My family didn't react with horror; not at first. By the time my hair reached the small of my back though, our relatives had split into two distinct groups that (a) questioned my sexuality in a subtle manner or (b) urged me to turn to God. Pointing out that images of Jesus Christ depicted him with long hair only encouraged both groups to pray for my soul.
Unjust: The fairer sex in India always have to be on guard, as you
never know when obnoxious pairs of hands would try and get close
But, I digress. It is only after my hair reached my waist that I realised India was not the same country for men and women. The epiphany arrived, as they usually do in Mumbai, on a local train. Struggling to step into a Churchgate-bound fast one morning, I suddenly felt a pair of hands squeezing my buttocks. This wasn't supportive squeezing, the kind given to shoulders of those in need of comforting. This was rough stuff, reminiscent of mating rituals on Animal Planet.
Turning around was impossible, obviously, because no one can turn around on a Mumbai local. Once inside, one is pointed in a particular direction and forced to stay there. And so, until I managed to put some distance between what I can only refer to as my buttock-squeezer, I had to bear it. It was not a rare occurrence either. I would try entering a crowded train, crowded bus, or crowded store -- most places in Mumbai involve crowds -- and an obnoxious pair of hands would try and get close to me.
The experience of being felt up would end only after I turned around, at which point my faint moustache-beard combo would dispel the myth of my being a nubile 17-year-old girl with underdeveloped breasts. Apart from a great deal of staring, the question 'aati hai kya?' was also asked often, and never politely. Some men would snicker, while others pretended to be eunuchs and clapped their hands before laughing uproariously. Men on motorbikes would whistle as they went past, and continue until they noticed the beard. They would then slow down and abuse me for leading them to believe I was a woman.
Eventually, six years on, I went back to a respectable ten centimetres. As my relatives praised God for showing me the light, I began to shave again. I wasn't exactly the same person though. At 23, I was armed with the knowledge that a large number of my countrymen were nothing but desperate, insecure folk who had no idea how to treat a woman.

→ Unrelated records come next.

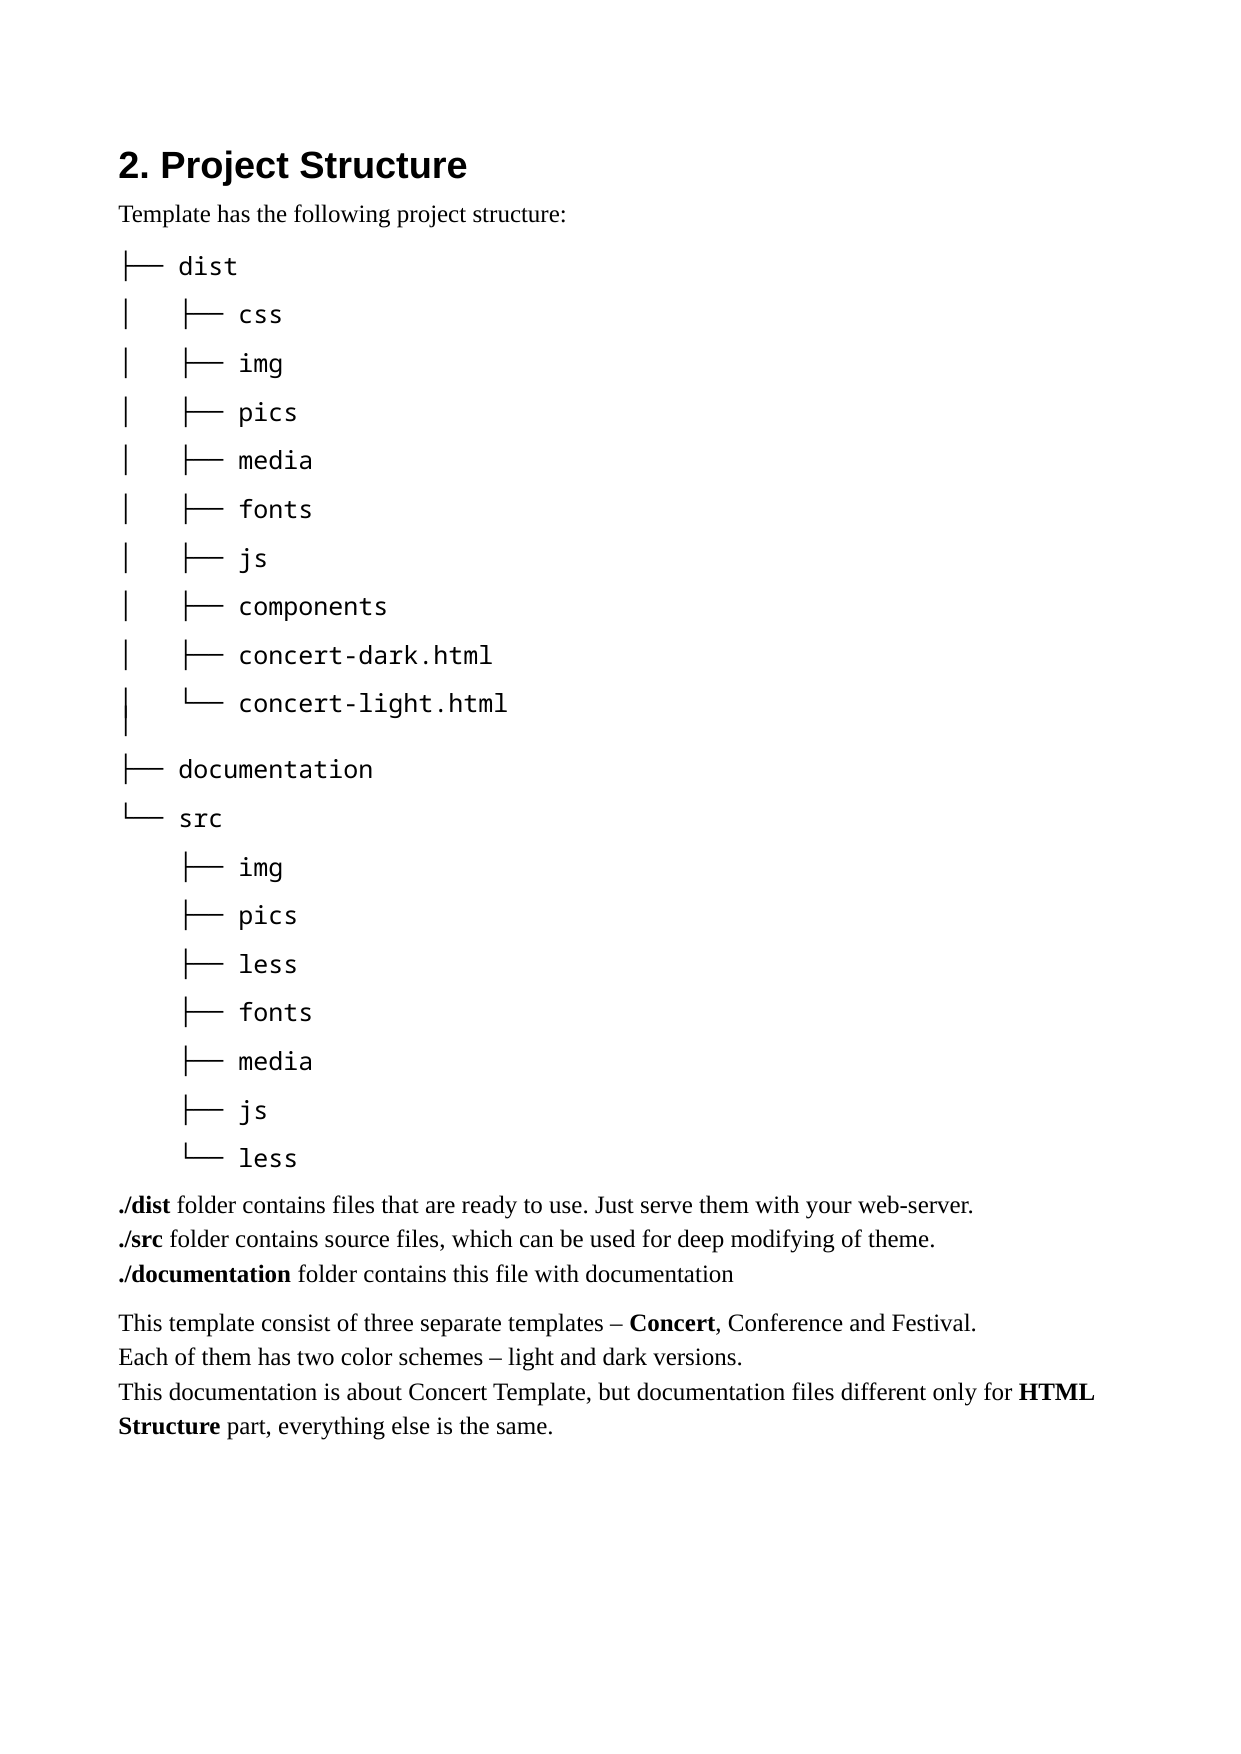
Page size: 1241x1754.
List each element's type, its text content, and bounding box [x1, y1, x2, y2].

text │ ├── concert-dark.html [118, 637, 1122, 672]
text This documentation is about Concert Template, but documentation files different only for HTML Structure part, everything else is the same. [118, 1377, 1122, 1440]
text ├── less [118, 946, 1122, 981]
text ./dist folder contains files that are ready to use. Just serve them with your web-server. ./src folder contains source files, which can be used for deep modifying of theme. ./documentation folder contains this file with documentation [118, 1190, 1122, 1287]
text │ ├── img [118, 346, 1122, 380]
text Each of them has two color schemes – light and dark versions. [118, 1342, 1122, 1371]
text ├── pics [118, 898, 1122, 932]
text ├── img [118, 849, 1122, 883]
text Template has the following project structure: [118, 199, 1122, 228]
text │ ├── css [118, 297, 1122, 331]
text └── src [118, 801, 1122, 834]
text ├── documentation [118, 752, 1122, 786]
text │ ├── js [118, 540, 1122, 574]
text │ ├── pics [118, 394, 1122, 428]
text ├── fonts [118, 995, 1122, 1029]
text ├── dist [118, 248, 1122, 282]
text │ ├── fonts [118, 492, 1122, 526]
text ├── js [118, 1092, 1122, 1126]
text │ ├── media [118, 443, 1122, 477]
text │ └── concert-light.html │ [118, 686, 1122, 737]
text ├── media [118, 1044, 1122, 1078]
text │ ├── components [118, 589, 1122, 623]
subtitle 2. Project Structure [118, 143, 1122, 187]
text └── less [118, 1141, 1122, 1175]
text This template consist of three separate templates – Concert, Conference and Festival. [118, 1308, 1122, 1336]
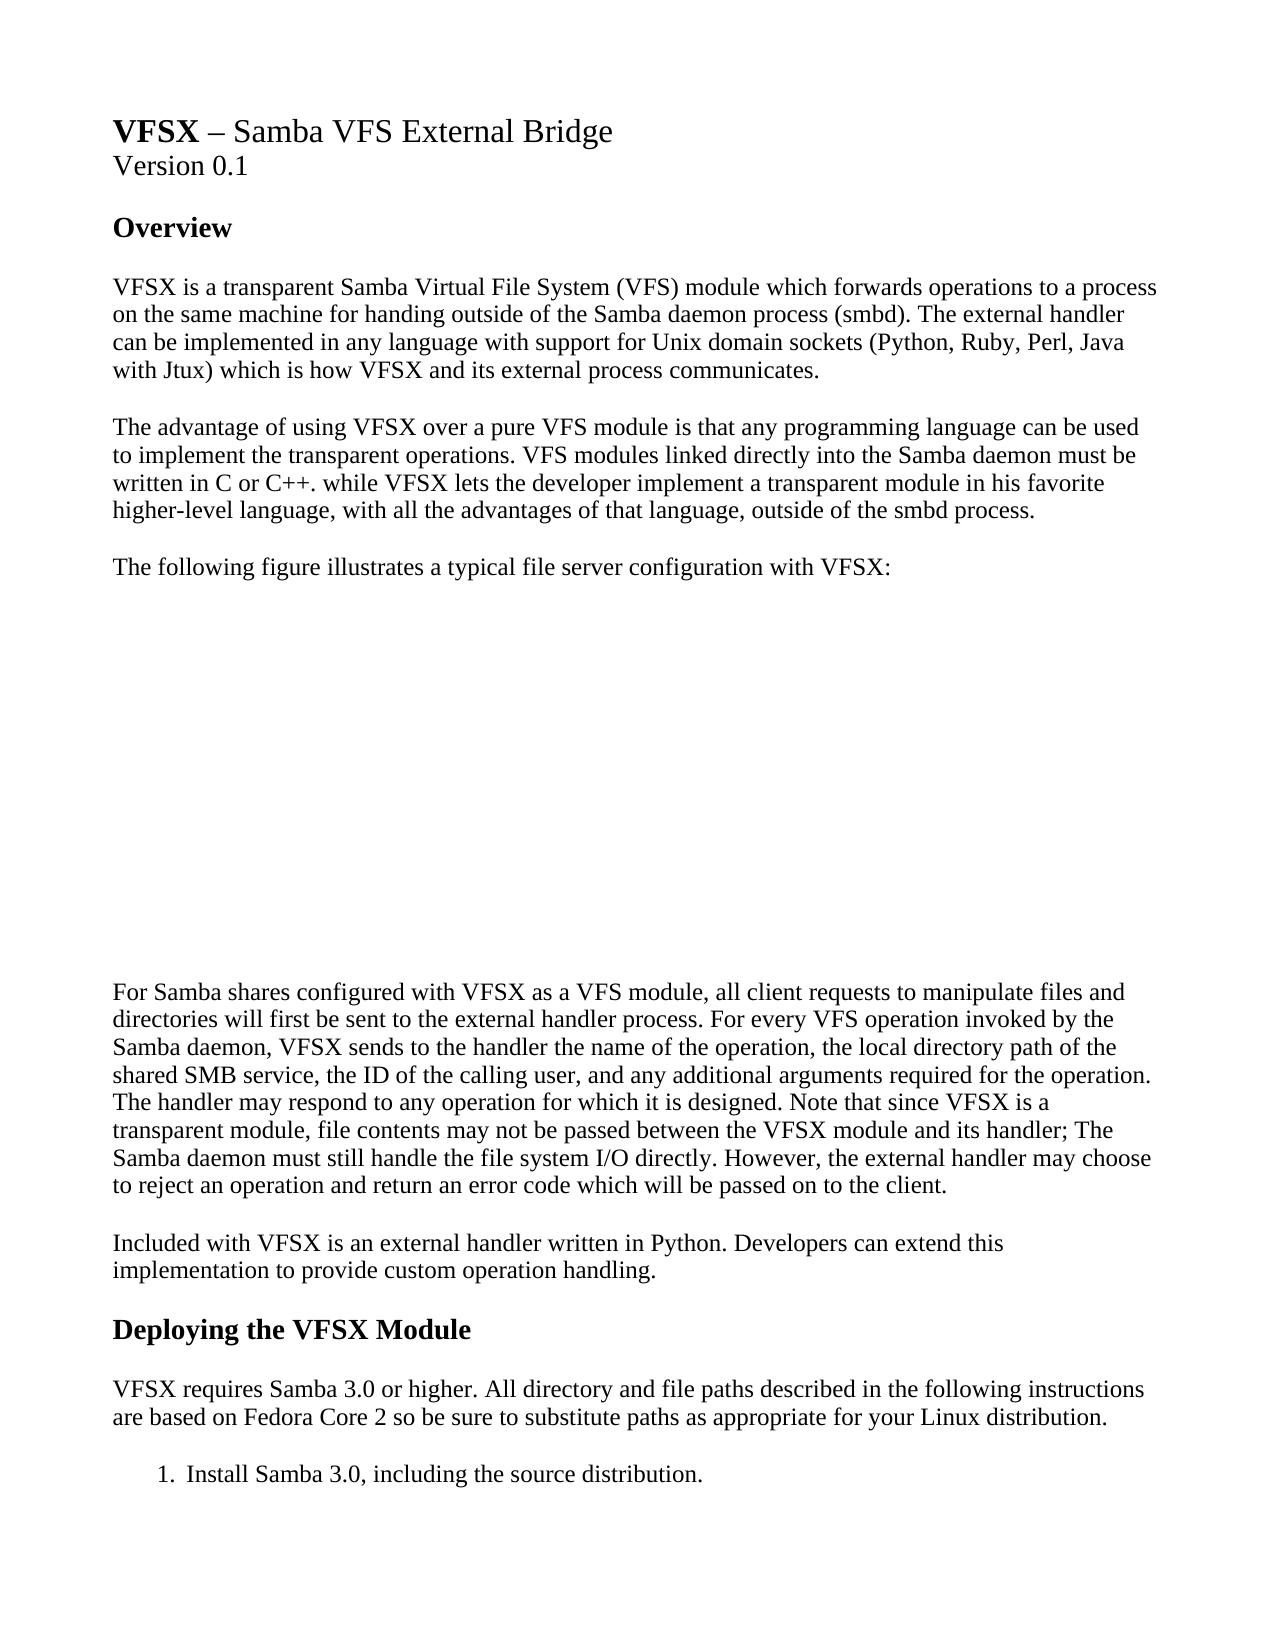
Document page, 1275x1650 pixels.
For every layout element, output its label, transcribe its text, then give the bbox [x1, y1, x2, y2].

I also struggled to understand how India's women went grocery shopping, managed careers and became fabulous mothers, wives or managing directors in the face of behaviour that often bordered on hostility.
There were normal men too, of course, but what struck me was how one abnormal, sex-starved lunatic could ruin a good day simply by assuming it was alright to make a pass at someone he thought was female. If this could happen in a metropolis, how did repressed men in smaller towns behave?As I write this, television channels are airing footage of policemen in Bihar assaulting women with bamboo sticks. If, as many have pointed out, 'any society, any nation, is judged on the basis of how it treats its weakest members,' don't you wonder what sort of India her women live in?